To me, the name change of the Institute is just a natural follow on from that. And again, it’s really a reflection of who we already are and what we already do. We were originally planning to hold a number of members’ forums last year to discuss the name change and to get members’ views. We have had to delay things slightly as a result of COVID, but we’ve used other opportunities to seek members’ feedback. In my recent “Fireside Chat” with Samantha Suen FCG FCS(PE), our then Chief Executive, in November 2020, we raised this topic and the feedback we got was very positive – participants understood the reason for the name change and were very supportive of it.

We will continue these types of soft consultations and, as soon as we are able, we will hold our planned members’ forums. I should add that we have also been talking to regulators and they are supportive of the direction we are taking.’

Do you have a preferred option for the new name of the Institute – one issue for example is whether to try to include both the ‘Chartered Secretary’ and ‘Chartered Governance Professional’ elements of the new designation?

‘To me, governance is enough because that really encompasses both the compliance aspects and the broader governance aspects of what we do. So “The Hong Kong Chartered Governance Institute” would be an all-encompassing title. I think it’s important for the Institute and for our members to stand our ground – to make ourselves known as the professional Institute driving best practice in governance in Hong Kong and the Mainland. This will broaden our scope and provide more opportunities for our members going forward.’

Finally, what should we be looking out for in terms of the Institute’s work in the second year of your Presidency?

‘There are a couple of things I would like to mention, in addition to the name change, that we will be working on in the next 12 months. One is developing our thought leadership around purposeful governance. Corporate purpose and culture, along with ESG issues, sustainability and stakeholder-led governance, have been increasingly prominent topics in our research, advocacy and professional development work, and we want to increase the understanding of how all of this fits together.

My view is that, as a company, you have to understand your purpose and that goes beyond the Milton Friedman notion that a company’s purpose should be to make a profit for its shareholders. Of course, you have to be profitable to be financially sustainable in the long term, but why do you exist as a company?

• SUPPLIED INFORMATION:
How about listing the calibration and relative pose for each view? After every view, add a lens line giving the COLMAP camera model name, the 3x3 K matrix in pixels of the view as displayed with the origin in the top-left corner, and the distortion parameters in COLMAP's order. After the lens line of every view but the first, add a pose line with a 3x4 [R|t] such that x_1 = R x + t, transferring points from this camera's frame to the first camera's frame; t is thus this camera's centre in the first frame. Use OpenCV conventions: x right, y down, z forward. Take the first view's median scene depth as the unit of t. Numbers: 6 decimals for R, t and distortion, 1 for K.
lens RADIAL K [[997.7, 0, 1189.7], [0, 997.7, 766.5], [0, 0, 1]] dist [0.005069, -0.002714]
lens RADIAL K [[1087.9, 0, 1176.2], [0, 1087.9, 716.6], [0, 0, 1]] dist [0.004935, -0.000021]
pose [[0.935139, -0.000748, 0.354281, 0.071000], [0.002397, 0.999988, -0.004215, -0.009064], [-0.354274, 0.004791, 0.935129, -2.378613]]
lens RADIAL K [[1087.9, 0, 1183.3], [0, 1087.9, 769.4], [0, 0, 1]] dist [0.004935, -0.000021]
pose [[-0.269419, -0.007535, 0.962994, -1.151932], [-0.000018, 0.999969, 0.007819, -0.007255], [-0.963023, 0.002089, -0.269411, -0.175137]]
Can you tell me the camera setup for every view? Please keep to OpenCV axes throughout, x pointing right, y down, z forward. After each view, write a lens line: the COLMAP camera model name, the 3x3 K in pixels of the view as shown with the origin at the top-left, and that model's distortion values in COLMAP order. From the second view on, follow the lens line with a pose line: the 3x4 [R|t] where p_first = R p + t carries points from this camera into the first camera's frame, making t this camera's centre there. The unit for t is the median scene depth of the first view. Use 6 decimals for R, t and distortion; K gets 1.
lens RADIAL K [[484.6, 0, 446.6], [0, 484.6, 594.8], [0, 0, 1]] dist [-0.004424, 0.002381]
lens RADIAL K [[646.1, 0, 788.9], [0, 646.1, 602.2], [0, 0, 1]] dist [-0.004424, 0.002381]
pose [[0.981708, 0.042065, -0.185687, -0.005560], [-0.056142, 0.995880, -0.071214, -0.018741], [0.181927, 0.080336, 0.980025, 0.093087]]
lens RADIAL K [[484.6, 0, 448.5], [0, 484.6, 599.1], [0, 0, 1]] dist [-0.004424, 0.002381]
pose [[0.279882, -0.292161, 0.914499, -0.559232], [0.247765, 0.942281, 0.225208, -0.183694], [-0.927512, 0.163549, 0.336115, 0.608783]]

• EXERCISE SET:
a) Please translate this sentence from the interview about the Institute's name change into Spanish: "This will broaden our scope and provide more opportunities for our members going forward."
b) Carry the interview about the Institute's name change forward from its final sentence.

• RESPONSES TO THE TASKS:
a) Esto ampliará nuestro ámbito de actuación y ofrecerá más oportunidades a nuestros miembros en el futuro.

b)
At MTR we recently adopted a new purpose statement of “keep Hong Kong moving”. I think once you understand your purpose, that then enables you to think about who your key stakeholders are in terms of delivering on that purpose. You then need to understand what issues are material to those stakeholders and to your business, and then seek to balance those interests and make sure that you’re delivering value for all of those stakeholders.

So we will be focusing on bringing together these various strands to help people understand what all of this means for governance frameworks, for the items that should be on the board’s agenda, and what it means for us as governance professionals advising and supporting boards. We will be sending out a questionnaire shortly with a view to producing a research report or thought leadership piece on purposeful governance.

The second project I would like to mention will be a thought leadership piece on gender diversity on boards in Hong Kong. Progress in this area has been lamentable and we lag behind peers in the region such as Malaysia and India. That is not smart business and also reflects badly on our governance standards. So we are looking to raise awareness of this issue and to explore what solutions might be possible, because the soft approach we’ve been taking as a city hasn’t worked.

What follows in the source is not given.